The overall world construction at play in Silent Hill 2 also lends itself to feeling nightmarish quite substantially, creating a setting that, while coherent in its layout, feels disjointed from any semblance of reality. The very first item that a player has the chance to pick up is the map of the town, with each street clearly labelled in a grid like fashion. Yet, as the player progresses further into the game, locations increasingly begin to drift further from reality, with the Silent Hill Historical Society location being the most useful example. James ventures through the town and eventually finds the building in question which, while functioning as a form of museum that contextualises some of the town’s history, also serves as a key shift in the game.

While not being quite as excessive as the infamous ladder climb from Metal Gear Solid 3: Snake Eater, James descends a lengthy set of stairs that lead the player not only to the next location of the game, but also deeper into the nightmare. Now, not to say that the earlier portions of the game were playing with a rainbow palette, but upon James’ descent into Toluca Prison and the labyrinth, the tone of the game and world design are amplified. The colours appear muted, with the darkness that defines so many areas of the town becoming increasingly apparent. The prison also features Silent Hill 2 potentially at its most obvious, as the player quite literally plunges with James through holes in the ground, descending deeper into the prison.

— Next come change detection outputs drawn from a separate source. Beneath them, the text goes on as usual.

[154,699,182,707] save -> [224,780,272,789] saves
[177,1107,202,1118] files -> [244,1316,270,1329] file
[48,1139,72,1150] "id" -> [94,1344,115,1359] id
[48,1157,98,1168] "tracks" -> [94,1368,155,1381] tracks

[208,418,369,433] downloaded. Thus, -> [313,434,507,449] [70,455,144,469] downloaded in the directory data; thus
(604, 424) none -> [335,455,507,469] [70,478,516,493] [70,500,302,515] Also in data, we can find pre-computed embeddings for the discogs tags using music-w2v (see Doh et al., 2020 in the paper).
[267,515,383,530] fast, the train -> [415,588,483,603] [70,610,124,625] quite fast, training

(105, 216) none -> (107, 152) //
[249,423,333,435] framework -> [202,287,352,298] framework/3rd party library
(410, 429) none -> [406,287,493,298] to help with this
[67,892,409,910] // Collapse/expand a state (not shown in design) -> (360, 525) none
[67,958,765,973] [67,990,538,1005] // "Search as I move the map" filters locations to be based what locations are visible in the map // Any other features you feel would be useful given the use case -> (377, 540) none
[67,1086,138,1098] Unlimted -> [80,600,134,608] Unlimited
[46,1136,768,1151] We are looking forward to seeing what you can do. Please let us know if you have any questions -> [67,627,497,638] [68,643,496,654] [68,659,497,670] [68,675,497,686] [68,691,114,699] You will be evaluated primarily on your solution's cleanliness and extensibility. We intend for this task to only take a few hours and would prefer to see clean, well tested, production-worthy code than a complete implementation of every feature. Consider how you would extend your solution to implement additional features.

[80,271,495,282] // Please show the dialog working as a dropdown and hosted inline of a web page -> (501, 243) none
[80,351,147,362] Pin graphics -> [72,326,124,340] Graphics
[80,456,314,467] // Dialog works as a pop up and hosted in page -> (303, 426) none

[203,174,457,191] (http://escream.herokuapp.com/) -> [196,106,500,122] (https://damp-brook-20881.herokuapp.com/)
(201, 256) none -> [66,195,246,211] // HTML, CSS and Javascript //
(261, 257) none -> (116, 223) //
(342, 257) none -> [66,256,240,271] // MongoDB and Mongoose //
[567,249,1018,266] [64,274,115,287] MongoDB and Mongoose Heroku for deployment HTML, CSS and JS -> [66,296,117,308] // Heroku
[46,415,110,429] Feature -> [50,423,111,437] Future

Anyone who knows the sensation of waking from a nightmare can relate to the feeling of the terror exponentially increasing, before reaching the point that you have no choice but to wake. Many other horror games do opt to ramp up the action as the game heads towards a conclusion, with even the excellent Resident Evil 2 remake eventually leaning towards a far more action oriented final act when compared to earlier ones. While Silent Hill 2 does ramp up quite extensively once the player has entered the prison, it is done by taking the elements that were drip fed beforehand and methodically expanding upon them. The number of enemies begins to increase, the world increasingly falls apart on itself, and James’ psyche grows more unstable, with many of his secrets being finally unravelled… except James does not have the luxury of waking up.

To say that we have not even scratched the surface of the inner workings of Silent Hill 2 is a gross understatement. This game holds such a legendary status for an abundance of reasons, and to give them all away would be cruel. It is a game that so expertly crafts a strange and terrifying world that certainly lifts from the works of David Lynch and the film Jacob’s Ladder, while also being fully realised in every way.

If you have somehow avoided it for all these years, take the plunge with James into a nightmare world that will stay with you forever.